Trisik Beach, Shorebirding Jogja

October 22, 2016

The internationally important site for Sanderling & Wood Sandpiper in the EAAF. If you are looking for migratory shorebirds and other waterbirds in Yogyakarta, Trisik beach is the right place for you. Come around late August to March, and many regular visitors of migratory shorebirds.

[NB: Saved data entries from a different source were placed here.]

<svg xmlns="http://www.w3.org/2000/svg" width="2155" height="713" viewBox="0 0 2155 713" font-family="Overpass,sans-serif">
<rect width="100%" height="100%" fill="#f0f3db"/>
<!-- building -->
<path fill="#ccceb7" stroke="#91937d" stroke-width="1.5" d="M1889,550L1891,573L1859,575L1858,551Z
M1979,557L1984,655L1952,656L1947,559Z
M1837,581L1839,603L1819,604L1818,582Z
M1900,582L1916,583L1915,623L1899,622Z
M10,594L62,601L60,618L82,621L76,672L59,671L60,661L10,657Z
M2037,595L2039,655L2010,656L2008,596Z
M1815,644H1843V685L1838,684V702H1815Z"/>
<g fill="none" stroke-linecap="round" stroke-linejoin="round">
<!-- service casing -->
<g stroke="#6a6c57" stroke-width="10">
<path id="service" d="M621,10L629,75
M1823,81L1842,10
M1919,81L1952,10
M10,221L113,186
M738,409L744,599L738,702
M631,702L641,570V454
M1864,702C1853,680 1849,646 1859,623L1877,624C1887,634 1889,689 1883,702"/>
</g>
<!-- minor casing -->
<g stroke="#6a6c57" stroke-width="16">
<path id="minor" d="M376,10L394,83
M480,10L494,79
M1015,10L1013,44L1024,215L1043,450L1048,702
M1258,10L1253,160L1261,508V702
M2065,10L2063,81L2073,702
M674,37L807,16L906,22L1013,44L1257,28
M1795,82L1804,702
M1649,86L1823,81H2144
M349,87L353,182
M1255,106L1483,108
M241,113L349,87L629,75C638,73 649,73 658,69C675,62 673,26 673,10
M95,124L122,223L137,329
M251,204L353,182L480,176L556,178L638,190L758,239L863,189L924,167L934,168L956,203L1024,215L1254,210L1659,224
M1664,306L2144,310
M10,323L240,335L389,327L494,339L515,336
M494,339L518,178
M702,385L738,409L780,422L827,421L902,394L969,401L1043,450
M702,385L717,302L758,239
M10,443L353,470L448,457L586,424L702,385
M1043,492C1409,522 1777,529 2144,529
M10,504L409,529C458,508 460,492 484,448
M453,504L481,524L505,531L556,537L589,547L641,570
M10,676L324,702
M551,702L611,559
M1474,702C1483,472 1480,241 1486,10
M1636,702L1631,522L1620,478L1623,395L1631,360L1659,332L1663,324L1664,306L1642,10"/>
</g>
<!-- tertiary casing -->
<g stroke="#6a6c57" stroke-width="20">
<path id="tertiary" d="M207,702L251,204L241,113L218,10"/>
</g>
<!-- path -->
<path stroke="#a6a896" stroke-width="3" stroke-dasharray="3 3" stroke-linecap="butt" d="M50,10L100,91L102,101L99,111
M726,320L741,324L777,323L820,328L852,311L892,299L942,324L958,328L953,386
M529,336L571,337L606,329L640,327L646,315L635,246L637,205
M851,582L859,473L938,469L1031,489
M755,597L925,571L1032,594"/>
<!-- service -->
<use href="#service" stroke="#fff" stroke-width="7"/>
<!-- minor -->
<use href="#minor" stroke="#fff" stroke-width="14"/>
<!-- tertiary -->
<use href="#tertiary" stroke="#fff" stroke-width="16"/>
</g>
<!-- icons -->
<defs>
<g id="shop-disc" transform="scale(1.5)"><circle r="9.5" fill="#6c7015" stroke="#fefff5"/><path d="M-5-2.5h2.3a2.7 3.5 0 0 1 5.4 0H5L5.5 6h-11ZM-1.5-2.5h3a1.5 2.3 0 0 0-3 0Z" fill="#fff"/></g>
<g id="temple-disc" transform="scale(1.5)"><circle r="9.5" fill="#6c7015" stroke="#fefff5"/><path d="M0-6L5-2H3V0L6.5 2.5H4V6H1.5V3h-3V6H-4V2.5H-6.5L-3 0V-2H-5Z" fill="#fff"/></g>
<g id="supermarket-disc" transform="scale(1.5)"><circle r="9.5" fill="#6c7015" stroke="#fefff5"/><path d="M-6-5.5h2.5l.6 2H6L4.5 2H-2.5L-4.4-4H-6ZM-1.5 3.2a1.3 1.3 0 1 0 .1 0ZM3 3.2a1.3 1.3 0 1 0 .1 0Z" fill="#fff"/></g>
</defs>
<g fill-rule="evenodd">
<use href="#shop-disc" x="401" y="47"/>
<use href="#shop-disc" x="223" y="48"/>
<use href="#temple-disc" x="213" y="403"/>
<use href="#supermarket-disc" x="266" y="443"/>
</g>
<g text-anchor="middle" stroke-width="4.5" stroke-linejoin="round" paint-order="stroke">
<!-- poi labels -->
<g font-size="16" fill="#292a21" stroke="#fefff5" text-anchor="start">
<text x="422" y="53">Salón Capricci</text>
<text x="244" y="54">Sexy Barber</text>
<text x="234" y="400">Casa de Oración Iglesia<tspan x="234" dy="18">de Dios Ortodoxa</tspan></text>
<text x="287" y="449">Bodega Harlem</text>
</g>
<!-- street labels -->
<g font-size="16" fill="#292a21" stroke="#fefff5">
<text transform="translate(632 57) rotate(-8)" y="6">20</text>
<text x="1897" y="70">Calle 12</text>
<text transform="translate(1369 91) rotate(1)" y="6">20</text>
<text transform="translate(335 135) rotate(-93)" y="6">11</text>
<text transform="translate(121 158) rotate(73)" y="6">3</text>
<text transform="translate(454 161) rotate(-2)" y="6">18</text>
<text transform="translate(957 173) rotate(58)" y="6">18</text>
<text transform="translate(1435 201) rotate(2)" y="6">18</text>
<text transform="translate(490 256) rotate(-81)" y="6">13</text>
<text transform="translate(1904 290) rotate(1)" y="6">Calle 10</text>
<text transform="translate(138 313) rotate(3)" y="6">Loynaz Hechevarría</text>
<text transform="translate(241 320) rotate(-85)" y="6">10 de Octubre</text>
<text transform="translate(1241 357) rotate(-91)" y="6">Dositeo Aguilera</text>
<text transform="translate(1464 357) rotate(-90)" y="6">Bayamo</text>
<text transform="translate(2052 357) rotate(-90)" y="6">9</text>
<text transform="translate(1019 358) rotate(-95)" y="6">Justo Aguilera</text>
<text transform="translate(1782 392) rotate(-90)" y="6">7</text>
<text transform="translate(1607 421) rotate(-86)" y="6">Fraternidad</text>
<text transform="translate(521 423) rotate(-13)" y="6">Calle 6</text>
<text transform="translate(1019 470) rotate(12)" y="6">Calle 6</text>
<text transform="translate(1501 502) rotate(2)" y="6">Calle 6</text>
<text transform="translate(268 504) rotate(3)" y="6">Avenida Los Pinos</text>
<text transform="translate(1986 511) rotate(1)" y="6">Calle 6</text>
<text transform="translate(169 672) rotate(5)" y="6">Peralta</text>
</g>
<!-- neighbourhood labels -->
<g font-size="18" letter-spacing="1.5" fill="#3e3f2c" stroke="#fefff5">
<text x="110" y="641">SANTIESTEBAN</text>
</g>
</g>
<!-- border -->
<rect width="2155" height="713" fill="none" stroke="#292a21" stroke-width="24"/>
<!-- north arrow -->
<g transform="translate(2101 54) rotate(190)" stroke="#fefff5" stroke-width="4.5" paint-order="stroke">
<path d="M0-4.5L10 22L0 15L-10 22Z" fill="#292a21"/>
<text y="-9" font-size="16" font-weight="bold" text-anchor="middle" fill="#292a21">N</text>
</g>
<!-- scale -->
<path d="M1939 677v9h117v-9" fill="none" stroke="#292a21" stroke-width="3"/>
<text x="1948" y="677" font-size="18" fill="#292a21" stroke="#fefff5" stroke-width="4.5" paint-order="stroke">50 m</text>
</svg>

This sandy coastal beach about 2.4 km long on the west-south coast of Java approximately 30 km south of the Jogja city (45 minutes – 1 hours). The beach is administratively located in Banaran village, Galur subdistrict, Kulon Progo district, Yogyakarta province. Here where Progo River, the biggest river of Jogja, meets the sea.

 

This area is often visited by local birders, becomes very often when the migration season. Some monitoring and research have pretty much done. From the local like Jogja Bird Walk, Indonesian shorebirds monitoring (Monitoring Burung Pantai Indonesia or MoBuPI), Bird Batik Day (Boeharti, Pengamatan Burung Hari Batik) to international annual events such as the Asian Waterbirds Census and Word Migratory Bird Day.

 

From those several records place Pantai Trisik as an internationally important site for Sanderling and Wood Sandpiper in the East Asian-Australasian Flyway also there are three species of migrant shorebirds (Grey Phallarope, Pectoral Sandpiper and Common Ringed Plover) that became the first record for Indonesia.

 

Birding in the area you must observe at least four sites such as:

 

1. Rice Paddies

 

Rice paddies cover most of the area (c.60%) for 3.6 km along the north to south of Banaran village. During the dry season, the farmers plant the area with soybeans. The presence of shorebirds is mostly from the preparation for rice planting until the early growing phase. When peak of migration season (October – November) hundred to thousand of Wood Sandpiper will come in here with the others shorebirds. The rice paddies and surrounding is a feeding area for Javan Munia, Scaly-breasted Munia, Cattle Egret, Javan Pond Heron, Zitting Cisticola, Plain Prinia and more. With some luck the unpredictable Black-caped Munia and Greater Painted-snipe might able can be seen.

 

2. Lagoons

 

The lagoon (known by the local people as ‘tegongan’) is a small pool containing brackish water. There are two lagoons located about 100m from the shoreline. Big waves sometimes inundate the lagoons for approximately 1km along the shoreline. In 2009, the western lagoon was used by the local people to nourish ‘Bandeng’ (Indonesian for Milky Fish Chanos chanos) by building a c.1m high dyke. The area between the lagoons and the shoreline is surrounded by sands dominated by Spinifex littoreus and Pandanus tectorius plants. The area is known for the importance as the nesting area of Javan Plover and Savanna Nightjar. The others birds such as Paddyfield Pipit, Striated Swallow, Pacific Reef Heron, Great Egret, Little Egret and the endemic Javan (Sunda) Coucal frequently seen around here.